Bold visions have shaped American economic history at many different watersheds in our nation’s history. T. Boone Pickens fits squarely in that tradition, applying the think-big approach to American energy needs.
A geologist by training, Pickens has most recently been trading in oil and gas futures. He’s also just published a book to tout his ideas about energy independence, and he’s buying television ads to express his ideas.
Pickens’ book The First Billion is the Hardest features information about the personal life of T. Boone Pickens. The last third of the volume, however, contains his message about a national energy plan.
Here’s his sermon.
First, Pickens says we should use natural gas to power our cars and trucks. Second, we should use wind farms to generate the electricity we now make by burning natural gas in power plants. The second action will free up the fuel we’ll need to run our cars and trucks. Problems solved!
Pickens is not a man troubled with details and parts of his vision are sketchy – as he freely admits. But he makes some good points.
It’s not difficult to run cars and trucks on natural gas. Some taxis in Seattle run on natural gas, and most of the buses in Los Angeles are powered by it. If you’ve had a van ride at an airport with a company called SuperShuttle, you and your luggage have been ferried around by natural gas.

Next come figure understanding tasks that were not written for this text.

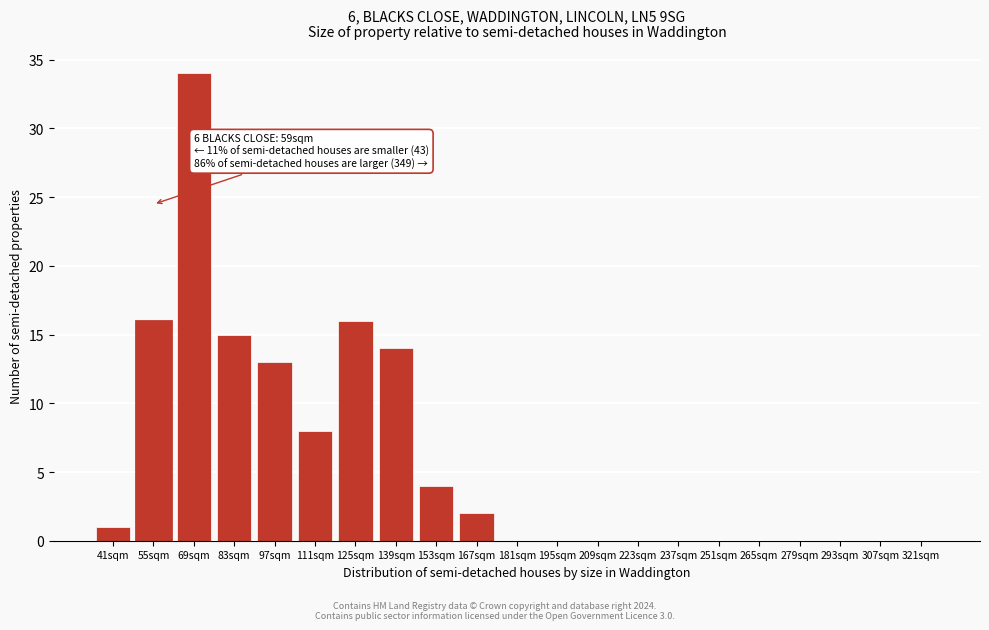

Reading left to right, extract all data points from this chart.

41sqm=1	55sqm=16	69sqm=34	83sqm=15	97sqm=13	111sqm=8	125sqm=16	139sqm=14	153sqm=4	167sqm=2	181sqm=0	195sqm=0	209sqm=0	223sqm=0	237sqm=0	251sqm=0	265sqm=0	279sqm=0	293sqm=0	307sqm=0	321sqm=0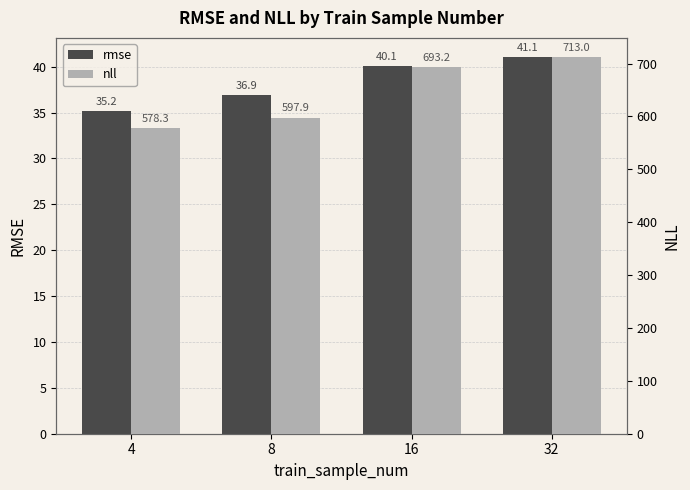

Reading left to right, what are all the values shown in this chart?

rmse: 4=35.2	8=36.9	16=40.1	32=41.1
nll: 4=578.3	8=597.9	16=693.2	32=713.0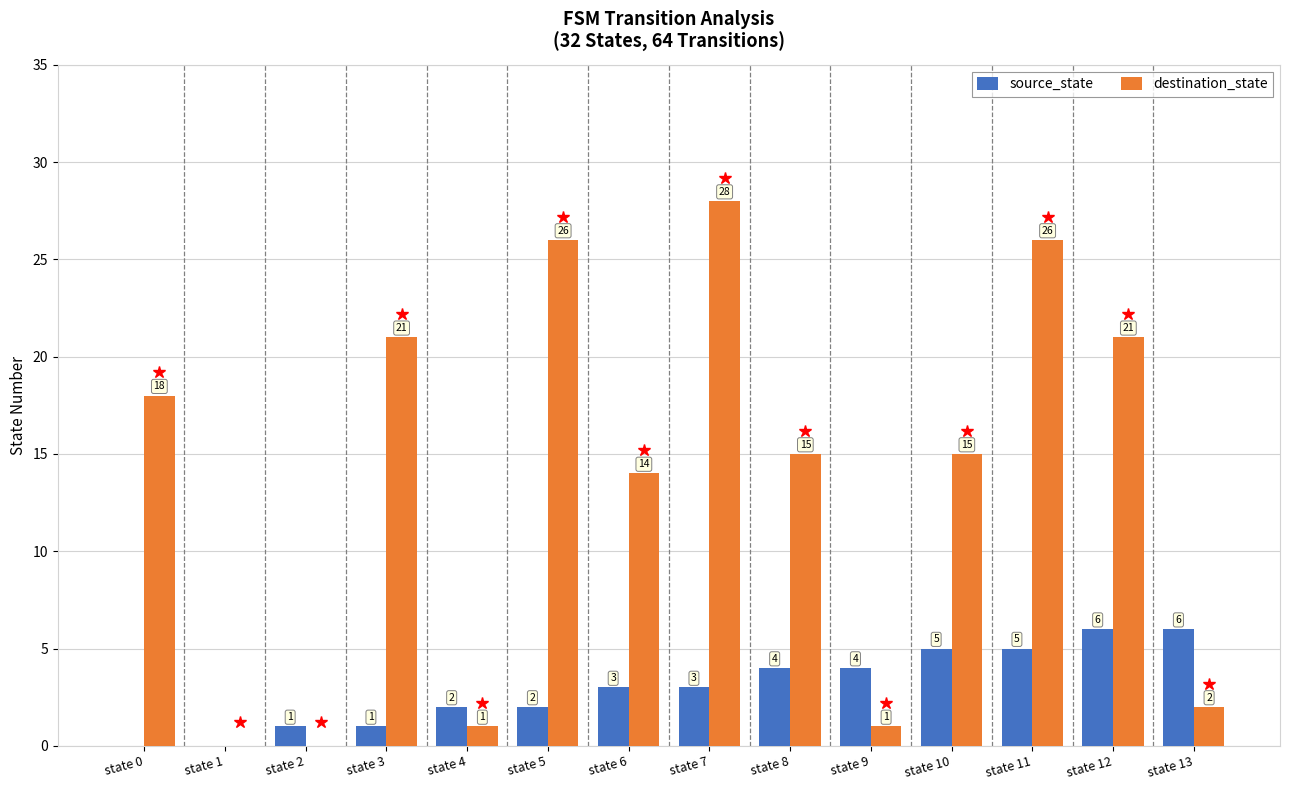

The destination_state series shows 14 at state 6. True or false?

True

One version of the Honda Civic is manufactured to run on natural gas, and those vehicles are now being snapped up by economy-minded drivers in the U.S. In some places in the country, natural gas costs only about a quarter of the price of gasoline!
In Utah a number of people have started to get serious about running vehicles on natural gas. The governor has converted his SUV to run on it. (Cautionary note: Utah has unusually cheap natural gas. But even here in the Northwest, natural gas costs a good bit less than the equivalent amount of gasoline.)
By the way, burning natural gas is a heck of a lot cleaner than burning gasoline or diesel. Urban smog would be greatly reduced if many Americans switched to cars powered by natural gas. What’s not to like?
Pickens thinks we’ll have a great deal more natural gas in the future as geologists learn to exploit a certain type of shale we’ve previously overlooked. I’m less sure than Pickens that we are awash in natural gas, but we Americans certainly have more of it than we do petroleum.
But before you put yourself on a waiting list with Honda or convert your present car to run on natural gas – which costs about $12,000 – you need to think through some details.
Pickens is building natural gas refueling stations as rapidly as he can, but there are still none available throughout much of the Northwest.
You can, however, buy a small device that uses natural gas from a standard home line and compresses it to fill the tank of a vehicle. The refueling takes some time, but commuters could fill up as they sleep, with the clear reward of driving to work in the morning with vastly lower fuel costs.
An astute consumer may ask, what are the odds that natural gas prices will soon reach the price of gasoline?
Pickens writes, “Natural gas will always be cheaper than gasoline or diesel. I’ll bet my ass on this one.”
I don’t know that he’s surely right about that, but this geologist would hate to bet against Boone on anything relating to energy prices in the future.
The second part of the Pickens national plan is to develop thousands of wind farms to generate electricity – which will be needed if we move a lot of natural gas into transportation and thus come up 20 percent short on electricity.
Again, Pickens thinks big. He sees wind farms from Texas through the plains to Canada. He’s plowing hundreds of millions into wind-farm leases and wants to greatly expand the work. He demands that Congress take action now to make transmission lines from the Great Plains to our metropolitan areas.
Wind power is Pickens’ biggest gamble ever, and he says it’s his very best one.
Whether you agree with everything Pickens envisions or not, his current campaign is surely impressive work for an 80-year old.
Geologists age well. Thank goodness.